Meadow Partners considering co-op conversion for LIC luxury rental

Forty-eight-unit building at 42-14 Crescent Street was built in 2016

New York /
Jan.January 16, 2019 01:20 PM

A rendering of 42-14 Crescent Street in Long Island City and Meadow Partners’ Jeffrey Kaplan (inset) (Credit: Hudson River Park)

Amazon is coming, and Meadow Partners may cash in on the buying craze with a conversion of its two-year-old rental building in Long Island City, according to filings made with the state Attorney General’s office.

The developer completed the Independent LIC, a 13-story, 48-unit building at 42-14 Crescent Street, in 2016. The building, just south of the Queensboro Bridge, includes studios, one-bedrooms, and two-bedrooms with an average rent of about $2,700.

Meadow Partners had previously submitted a co-op plan for the same address last June, but for “new construction” rather than a conversion. That plan also included 48 units, and had a projected sellout of nearly $36 million, or about $750,000 per unit. The new conversion plan, which does not yet specify a sellout, evidently supersedes the previous submission.

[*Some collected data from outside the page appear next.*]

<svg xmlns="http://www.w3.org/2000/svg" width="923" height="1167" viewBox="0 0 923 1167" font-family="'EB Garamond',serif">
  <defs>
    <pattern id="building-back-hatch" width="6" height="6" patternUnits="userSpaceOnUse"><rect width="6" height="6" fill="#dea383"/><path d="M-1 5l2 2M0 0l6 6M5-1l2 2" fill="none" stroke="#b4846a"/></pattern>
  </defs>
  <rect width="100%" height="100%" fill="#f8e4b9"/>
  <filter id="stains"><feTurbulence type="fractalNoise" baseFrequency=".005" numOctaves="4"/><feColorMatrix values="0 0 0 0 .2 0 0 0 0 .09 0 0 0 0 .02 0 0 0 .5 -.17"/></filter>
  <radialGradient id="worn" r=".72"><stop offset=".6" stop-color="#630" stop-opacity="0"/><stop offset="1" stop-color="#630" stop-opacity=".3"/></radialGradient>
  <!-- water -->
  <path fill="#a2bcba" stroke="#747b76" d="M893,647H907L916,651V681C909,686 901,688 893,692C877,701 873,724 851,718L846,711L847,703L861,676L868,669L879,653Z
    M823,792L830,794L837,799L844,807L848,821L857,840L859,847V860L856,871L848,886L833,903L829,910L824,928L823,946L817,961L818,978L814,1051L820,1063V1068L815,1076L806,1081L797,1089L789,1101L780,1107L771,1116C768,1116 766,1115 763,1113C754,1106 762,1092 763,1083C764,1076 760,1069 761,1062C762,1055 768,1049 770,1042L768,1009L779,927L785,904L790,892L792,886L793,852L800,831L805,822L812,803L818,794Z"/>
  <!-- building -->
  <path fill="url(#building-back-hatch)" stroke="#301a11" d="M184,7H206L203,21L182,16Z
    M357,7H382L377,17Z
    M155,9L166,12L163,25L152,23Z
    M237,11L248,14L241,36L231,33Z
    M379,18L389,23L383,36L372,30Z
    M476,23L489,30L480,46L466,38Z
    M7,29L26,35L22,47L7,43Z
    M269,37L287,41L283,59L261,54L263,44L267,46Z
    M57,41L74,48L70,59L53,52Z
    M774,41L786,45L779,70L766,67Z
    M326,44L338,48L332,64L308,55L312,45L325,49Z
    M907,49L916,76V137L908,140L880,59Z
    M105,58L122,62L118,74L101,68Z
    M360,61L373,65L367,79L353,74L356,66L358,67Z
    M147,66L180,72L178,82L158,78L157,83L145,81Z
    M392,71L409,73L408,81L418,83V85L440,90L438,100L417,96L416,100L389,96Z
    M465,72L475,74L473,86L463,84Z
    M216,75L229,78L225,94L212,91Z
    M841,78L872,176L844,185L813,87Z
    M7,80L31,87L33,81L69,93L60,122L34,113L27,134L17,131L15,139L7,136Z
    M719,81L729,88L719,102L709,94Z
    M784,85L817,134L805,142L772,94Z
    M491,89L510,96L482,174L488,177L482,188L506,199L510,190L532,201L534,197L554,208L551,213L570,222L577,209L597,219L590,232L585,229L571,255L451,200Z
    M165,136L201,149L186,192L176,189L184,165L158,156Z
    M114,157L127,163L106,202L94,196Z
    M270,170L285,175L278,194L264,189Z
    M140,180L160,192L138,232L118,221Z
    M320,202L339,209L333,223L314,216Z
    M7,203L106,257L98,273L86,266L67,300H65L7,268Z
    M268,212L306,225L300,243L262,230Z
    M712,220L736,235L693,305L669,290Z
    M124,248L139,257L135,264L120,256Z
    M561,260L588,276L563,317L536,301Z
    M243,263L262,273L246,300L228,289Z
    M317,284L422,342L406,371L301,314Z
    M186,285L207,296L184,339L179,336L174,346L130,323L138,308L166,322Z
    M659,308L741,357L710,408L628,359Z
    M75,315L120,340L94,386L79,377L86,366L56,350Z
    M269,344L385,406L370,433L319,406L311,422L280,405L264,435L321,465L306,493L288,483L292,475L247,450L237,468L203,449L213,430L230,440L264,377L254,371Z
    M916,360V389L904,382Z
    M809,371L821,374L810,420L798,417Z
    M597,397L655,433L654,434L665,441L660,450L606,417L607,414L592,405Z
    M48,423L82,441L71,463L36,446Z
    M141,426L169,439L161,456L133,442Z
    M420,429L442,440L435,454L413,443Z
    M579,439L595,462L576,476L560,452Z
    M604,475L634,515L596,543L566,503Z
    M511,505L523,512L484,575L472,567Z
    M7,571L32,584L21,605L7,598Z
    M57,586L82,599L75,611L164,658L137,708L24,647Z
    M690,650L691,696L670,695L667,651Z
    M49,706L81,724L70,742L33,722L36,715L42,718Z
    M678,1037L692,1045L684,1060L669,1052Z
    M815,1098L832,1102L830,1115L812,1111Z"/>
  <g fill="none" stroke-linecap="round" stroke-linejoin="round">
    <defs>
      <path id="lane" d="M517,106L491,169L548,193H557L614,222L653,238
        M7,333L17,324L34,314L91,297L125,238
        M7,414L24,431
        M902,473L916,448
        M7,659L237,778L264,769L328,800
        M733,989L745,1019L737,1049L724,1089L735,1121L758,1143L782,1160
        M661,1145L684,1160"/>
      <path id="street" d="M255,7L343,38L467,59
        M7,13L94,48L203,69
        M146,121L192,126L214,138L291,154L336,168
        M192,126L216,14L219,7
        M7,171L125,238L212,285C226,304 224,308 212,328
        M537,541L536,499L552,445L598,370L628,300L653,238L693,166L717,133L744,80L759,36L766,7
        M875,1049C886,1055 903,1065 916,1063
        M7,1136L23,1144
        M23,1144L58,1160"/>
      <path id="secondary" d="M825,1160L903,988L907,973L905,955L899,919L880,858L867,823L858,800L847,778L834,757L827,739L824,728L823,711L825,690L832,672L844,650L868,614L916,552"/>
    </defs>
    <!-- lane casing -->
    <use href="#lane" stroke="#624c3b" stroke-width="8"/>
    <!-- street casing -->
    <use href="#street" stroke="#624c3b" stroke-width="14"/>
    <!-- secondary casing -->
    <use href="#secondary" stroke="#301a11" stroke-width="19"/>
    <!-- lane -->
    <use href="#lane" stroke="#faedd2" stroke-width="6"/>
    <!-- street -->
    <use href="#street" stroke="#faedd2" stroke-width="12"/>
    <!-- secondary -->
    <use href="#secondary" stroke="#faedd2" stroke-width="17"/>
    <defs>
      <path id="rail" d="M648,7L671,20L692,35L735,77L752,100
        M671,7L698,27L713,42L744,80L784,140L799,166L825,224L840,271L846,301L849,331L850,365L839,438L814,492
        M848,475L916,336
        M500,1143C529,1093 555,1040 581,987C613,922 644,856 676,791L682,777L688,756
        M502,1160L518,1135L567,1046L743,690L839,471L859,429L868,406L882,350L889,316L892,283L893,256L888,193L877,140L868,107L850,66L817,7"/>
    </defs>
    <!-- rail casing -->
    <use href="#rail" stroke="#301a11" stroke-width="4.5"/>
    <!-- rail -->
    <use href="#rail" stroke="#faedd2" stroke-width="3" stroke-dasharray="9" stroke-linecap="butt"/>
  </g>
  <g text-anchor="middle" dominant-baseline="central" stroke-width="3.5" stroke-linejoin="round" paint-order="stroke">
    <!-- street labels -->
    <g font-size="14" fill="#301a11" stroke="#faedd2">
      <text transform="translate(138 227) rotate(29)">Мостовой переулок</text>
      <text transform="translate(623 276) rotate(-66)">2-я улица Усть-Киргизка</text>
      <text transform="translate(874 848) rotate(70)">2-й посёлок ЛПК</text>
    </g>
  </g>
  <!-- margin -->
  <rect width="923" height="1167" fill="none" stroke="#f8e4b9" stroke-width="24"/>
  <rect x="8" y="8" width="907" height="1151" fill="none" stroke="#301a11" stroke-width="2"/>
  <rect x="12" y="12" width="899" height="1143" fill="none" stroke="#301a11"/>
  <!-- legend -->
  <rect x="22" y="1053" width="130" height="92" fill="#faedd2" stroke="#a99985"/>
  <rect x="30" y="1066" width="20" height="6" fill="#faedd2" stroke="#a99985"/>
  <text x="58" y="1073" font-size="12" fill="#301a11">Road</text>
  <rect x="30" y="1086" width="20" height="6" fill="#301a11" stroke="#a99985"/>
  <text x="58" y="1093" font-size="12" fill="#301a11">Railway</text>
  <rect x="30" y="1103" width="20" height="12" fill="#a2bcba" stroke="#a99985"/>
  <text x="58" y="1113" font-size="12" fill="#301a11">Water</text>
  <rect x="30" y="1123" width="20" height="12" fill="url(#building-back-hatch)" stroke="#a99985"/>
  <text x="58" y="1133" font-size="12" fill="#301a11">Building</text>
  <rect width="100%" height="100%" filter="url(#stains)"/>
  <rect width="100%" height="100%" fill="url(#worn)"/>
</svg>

Meadow Partners did not immediately respond to a request for comment.

According to StreetEasy, rental activity at the Independent stopped in June 2018, shortly before Meadow’s first co-op plan was submitted. The building has had 54 previous rentals from late 2016 to 2018.

Amid a supply glut, developers in LIC have recently been pivoting away from rental to condos. The announcement that Amazon’s HQ2 is coming to town is expected to accelerate that trend.

The Independent was designed by New York architect John Fotiadis, who designed several Trump-branded developments in Kazakhstan, Georgia and Turkey. Fotiadis also designed a number of projects in Ukraine on behalf of oligarch Rinat Akhmetov.

Meadow Partners, founded by Jeffrey Kaplan in 2009, used to own the building across the street at 42-15 Crescent Street as well. Meadow was in the process of converting that office building into 124 rental apartments when it sold the property to World Wide Group for about $70 million.